Initiatives Régionales et Nationales

La santé mentale périnatale est un enjeu majeur de santé publique, renforcé par la stratégie nationale des 1000 premiers jours et par les conclusions des enquêtes nationales sur les morts maternelles, soulignant la fréquence des suicides maternels. Depuis 2019, l'Agence a mis en place un groupe dédié au sein de la commission régionale périnatale qui a conduit à l'élaboration d'un plan régional de santé mentale périnatale, présenté lors des Journées des réseaux de périnatalité en 2021.

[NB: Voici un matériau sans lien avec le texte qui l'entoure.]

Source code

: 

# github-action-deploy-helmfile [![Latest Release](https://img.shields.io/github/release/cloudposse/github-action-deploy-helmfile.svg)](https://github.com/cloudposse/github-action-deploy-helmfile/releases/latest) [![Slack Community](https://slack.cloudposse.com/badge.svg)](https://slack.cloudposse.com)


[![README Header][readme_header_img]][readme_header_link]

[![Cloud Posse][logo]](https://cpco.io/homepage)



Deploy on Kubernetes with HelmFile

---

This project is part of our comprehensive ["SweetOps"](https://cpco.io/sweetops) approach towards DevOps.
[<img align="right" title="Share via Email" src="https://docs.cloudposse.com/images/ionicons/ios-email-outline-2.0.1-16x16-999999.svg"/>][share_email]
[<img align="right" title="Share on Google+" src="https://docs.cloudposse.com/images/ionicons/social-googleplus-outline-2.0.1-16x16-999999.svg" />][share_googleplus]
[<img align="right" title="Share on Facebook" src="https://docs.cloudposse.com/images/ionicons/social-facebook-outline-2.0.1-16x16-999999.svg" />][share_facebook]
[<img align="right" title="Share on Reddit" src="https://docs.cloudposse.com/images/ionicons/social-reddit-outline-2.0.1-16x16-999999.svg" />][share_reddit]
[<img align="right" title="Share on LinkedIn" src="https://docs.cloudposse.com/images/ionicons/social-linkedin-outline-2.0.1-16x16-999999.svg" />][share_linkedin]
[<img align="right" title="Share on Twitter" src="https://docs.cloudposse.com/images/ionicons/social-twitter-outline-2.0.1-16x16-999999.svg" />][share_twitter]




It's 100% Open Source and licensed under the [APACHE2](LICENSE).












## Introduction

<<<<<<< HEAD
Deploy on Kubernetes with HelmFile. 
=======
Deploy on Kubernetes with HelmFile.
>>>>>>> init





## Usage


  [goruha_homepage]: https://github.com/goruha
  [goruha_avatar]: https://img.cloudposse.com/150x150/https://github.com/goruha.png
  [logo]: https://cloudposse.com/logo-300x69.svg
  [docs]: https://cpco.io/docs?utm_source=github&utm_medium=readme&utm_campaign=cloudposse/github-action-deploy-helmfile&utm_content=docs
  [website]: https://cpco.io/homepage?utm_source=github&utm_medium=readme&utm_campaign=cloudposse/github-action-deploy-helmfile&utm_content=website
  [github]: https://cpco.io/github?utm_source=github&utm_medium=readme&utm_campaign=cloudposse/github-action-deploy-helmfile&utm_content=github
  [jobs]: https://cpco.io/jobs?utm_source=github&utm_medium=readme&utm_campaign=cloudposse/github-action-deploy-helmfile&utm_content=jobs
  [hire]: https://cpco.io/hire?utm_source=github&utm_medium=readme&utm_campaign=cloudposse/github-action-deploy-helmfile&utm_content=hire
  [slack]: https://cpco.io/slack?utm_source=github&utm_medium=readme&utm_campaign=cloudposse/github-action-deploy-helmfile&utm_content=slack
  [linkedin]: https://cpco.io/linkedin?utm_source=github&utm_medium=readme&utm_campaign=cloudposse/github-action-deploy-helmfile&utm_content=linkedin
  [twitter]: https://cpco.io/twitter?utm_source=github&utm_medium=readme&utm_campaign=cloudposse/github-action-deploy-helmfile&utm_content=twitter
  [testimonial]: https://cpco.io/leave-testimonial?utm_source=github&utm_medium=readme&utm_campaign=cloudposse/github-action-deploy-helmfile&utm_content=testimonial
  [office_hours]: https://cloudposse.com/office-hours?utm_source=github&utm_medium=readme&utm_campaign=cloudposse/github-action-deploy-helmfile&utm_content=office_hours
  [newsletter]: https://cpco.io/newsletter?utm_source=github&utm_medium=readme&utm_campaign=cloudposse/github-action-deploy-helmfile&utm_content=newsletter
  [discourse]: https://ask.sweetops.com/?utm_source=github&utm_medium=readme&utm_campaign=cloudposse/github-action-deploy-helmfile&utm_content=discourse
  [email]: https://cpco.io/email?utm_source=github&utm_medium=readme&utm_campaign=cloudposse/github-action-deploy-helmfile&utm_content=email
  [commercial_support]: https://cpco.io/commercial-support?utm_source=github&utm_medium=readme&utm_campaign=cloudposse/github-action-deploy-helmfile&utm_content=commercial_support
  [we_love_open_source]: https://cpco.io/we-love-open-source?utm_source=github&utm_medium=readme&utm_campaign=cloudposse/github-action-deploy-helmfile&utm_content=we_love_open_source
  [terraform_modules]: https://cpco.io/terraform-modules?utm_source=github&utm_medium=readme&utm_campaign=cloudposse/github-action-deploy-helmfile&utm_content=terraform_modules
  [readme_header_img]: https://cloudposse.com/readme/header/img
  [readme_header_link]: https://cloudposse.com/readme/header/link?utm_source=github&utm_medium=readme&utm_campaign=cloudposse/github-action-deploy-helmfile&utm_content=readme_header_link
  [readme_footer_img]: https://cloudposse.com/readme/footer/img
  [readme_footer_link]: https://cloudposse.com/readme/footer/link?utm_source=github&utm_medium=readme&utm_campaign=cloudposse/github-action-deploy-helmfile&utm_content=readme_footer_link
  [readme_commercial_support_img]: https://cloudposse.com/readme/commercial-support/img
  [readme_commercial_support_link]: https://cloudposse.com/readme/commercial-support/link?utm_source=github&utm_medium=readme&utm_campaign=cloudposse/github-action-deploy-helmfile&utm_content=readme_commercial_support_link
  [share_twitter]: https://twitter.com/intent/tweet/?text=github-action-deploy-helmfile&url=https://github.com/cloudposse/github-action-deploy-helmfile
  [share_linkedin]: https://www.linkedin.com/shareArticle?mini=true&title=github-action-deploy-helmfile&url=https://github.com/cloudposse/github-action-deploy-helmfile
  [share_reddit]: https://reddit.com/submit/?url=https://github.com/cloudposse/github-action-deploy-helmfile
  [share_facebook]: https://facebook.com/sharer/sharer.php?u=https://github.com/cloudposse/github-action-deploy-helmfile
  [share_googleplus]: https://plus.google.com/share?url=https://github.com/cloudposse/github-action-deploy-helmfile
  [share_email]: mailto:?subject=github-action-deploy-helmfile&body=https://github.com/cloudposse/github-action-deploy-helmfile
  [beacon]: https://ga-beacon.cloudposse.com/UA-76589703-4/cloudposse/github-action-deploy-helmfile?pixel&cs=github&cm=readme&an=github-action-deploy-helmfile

Le plan d’action régional en santé mentale périnatale repose sur cinq axes principaux :

  • Repérage de la dépression périnatale : sensibilisation des professionnels, mise à disposition d'outils et orientation des patientes vers des unités de psychopathologie périnatale en cours de structuration.
  • Mise en place de staffs médico-psycho-sociaux en maternité : renforcement des organisations pluridisciplinaires et inter-institutionnelles pour un soutien en prénatale des futures mères en situations de vulnérabilité avec anticipation de la prise en charge familiale après la naissance.
  • Développement et renforcement de l’offre de soins : financement depuis 2019 de 20 projets de psychiatrie périnatale à hauteur de 8,67 millions d'euros, avec au moins un projet par département.
  • Soutien des structures d'appui : implication des réseaux de périnatalité et des centres experts.
  • Évaluation : intégration du dépistage et de la prise en charge de la dépression périnatale dans l'évaluation du PRS3.

L'application de la politique des 1000 premiers jours a confirmé la pertinence de ces orientations. Plusieurs initiatives ont été mises en place :

  • Généralisation des staffs médico-psycho-sociaux à toutes les maternités franciliennes entre 2022 et 2024, avec un budget national final attribué à la région de 3,43 millions d'euros permettant le financement de temps de sage-femmes et secrétaires chargées de la coordination.
  • Renforcement des temps de psychologues et assistants sociaux en maternité, avec un financement régional pérennisé de 7,18 millions d'euros.
  • Réforme des autorisations en psychiatrie dont la mise en œuvre en Île-de-France est prévue pour fin 2025, avec la création de la mention « psychiatrie périnatale » permettant une structuration adaptée de l'offre de soins.
  • Animation des réseaux de santé en périnatalité, notamment sur les unités de psychopathologie périnatale.
  • Poursuite de l’appel à projets national en psychiatrie périnatale, avec l’installation à partir de 2023 d’un jury régional : depuis 2019, 20 projets portant sur la psychiatrie périnatale ont été financés sur l’Île-de-France, à hauteur de 8,67 millions d'euros, avec au moins un projet par département.